The newly introduced version of MINFLUX can be used to track single fluorescent molecules.
Detailed measurement of how the motor protein kinesin-1 (red) walks on microtubules (white). Tracking of the 2D movements of individual kinesin-1 dimers (color coded on the sketch) at physiological ATP concentrations revealed key details of how the protein walks in individual lanes. MINFLUX facilitated near protofilament tracking of the motor protein on the microtubule (sketched in gray). Courtesy of MPI for Medical Research.
Established methods for measuring protein dynamics have severe limitations that prevent them from addressing the subnanometer and submillisecond range. Some provide a high spatial resolution, down to a few nanometers, but cannot track changes fast enough. Others have a high temporal resolution but require labeling using beads that are two to three orders of magnitude larger than the protein being studied.
MINFLUX, however, requires only a standard 1-nm-size fluorescence molecule as a label attached to the protein, and therefore can provide both the resolution and the minimal invasiveness that are needed in studying native protein dynamics.
“One challenge lies in building a MINFLUX microscope that works close to the theoretical limit and is shielded against environmental noise,” said Otto Wolff, a Ph.D. student in the research group.
“Designing probes that do not affect the protein function, but still reveal the biological mechanism, is another,” said postdoctoral researcher Lukas Scheiderer.
The updated version of MINFLUX presented in the study can record protein movements with a spatiotemporal precision of up to 1.7 nm/ms. It requires the detection of only about 20 photons emitted by the fluorescent molecule.

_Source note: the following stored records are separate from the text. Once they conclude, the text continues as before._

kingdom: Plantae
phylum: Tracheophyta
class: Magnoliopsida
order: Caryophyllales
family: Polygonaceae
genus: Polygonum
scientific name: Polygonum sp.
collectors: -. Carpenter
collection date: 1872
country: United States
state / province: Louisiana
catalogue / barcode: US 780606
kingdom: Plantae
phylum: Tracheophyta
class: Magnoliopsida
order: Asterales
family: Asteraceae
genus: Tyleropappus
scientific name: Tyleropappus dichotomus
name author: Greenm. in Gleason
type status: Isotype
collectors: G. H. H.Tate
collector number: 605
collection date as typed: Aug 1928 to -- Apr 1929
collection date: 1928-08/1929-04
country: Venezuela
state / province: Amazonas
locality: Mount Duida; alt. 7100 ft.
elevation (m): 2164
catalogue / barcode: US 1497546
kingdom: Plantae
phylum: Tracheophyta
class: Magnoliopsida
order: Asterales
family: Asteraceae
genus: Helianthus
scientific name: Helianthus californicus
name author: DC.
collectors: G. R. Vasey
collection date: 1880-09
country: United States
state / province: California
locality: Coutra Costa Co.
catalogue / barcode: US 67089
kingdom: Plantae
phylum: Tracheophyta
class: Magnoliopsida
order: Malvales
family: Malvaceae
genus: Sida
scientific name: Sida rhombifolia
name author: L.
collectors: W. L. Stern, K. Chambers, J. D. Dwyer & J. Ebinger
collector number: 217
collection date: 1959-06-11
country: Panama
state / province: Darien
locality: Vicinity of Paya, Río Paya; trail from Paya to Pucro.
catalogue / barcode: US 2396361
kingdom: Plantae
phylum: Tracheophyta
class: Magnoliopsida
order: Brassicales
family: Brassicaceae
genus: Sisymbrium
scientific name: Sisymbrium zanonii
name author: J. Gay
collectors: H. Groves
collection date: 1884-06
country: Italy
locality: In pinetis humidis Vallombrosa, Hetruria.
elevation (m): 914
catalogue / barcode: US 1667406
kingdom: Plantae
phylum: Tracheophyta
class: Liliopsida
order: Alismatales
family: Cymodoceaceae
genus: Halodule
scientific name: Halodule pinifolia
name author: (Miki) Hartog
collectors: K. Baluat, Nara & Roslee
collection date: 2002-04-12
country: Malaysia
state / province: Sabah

“I think we are opening a new chapter in the study of the dynamics of individual proteins and how they change shape during their functioning,” Hell said. “The combination of high spatial and temporal resolution provided by MINFLUX will allow researchers to study biomolecules as never before.”
Kinesin-1 is used to transport cargo throughout cells, and mutations of this protein are at the heart of several diseases. Kinesin-1 moves in a walking motion along the microtubules that connect cells. The movement typically occurs along one of the 13 protofilaments forming the microtubule, and it is fueled by the splitting of the cell’s principal energy supplier, ATP (adenosine triphosphate).
Using only a fluorophore for labeling the kinesin-1, the researchers recorded the 16-nm steps of the protein, as well as 8-nm substeps, with nanometer per millisecond spatiotemporal resolution.
The results proved that ATP is taken up as a single “head” of the protein bound to the microtubule, but that ATP hydrolysis occurs when both heads are bound. It also revealed that the stepping involves a rotation of protein “stalk,” the part of the kinesin molecule that holds the cargo, as well as a rotation of the head in the initial phase of each step.
The research was published in Science (www.science.org/doi/10.1126/science.ade2650).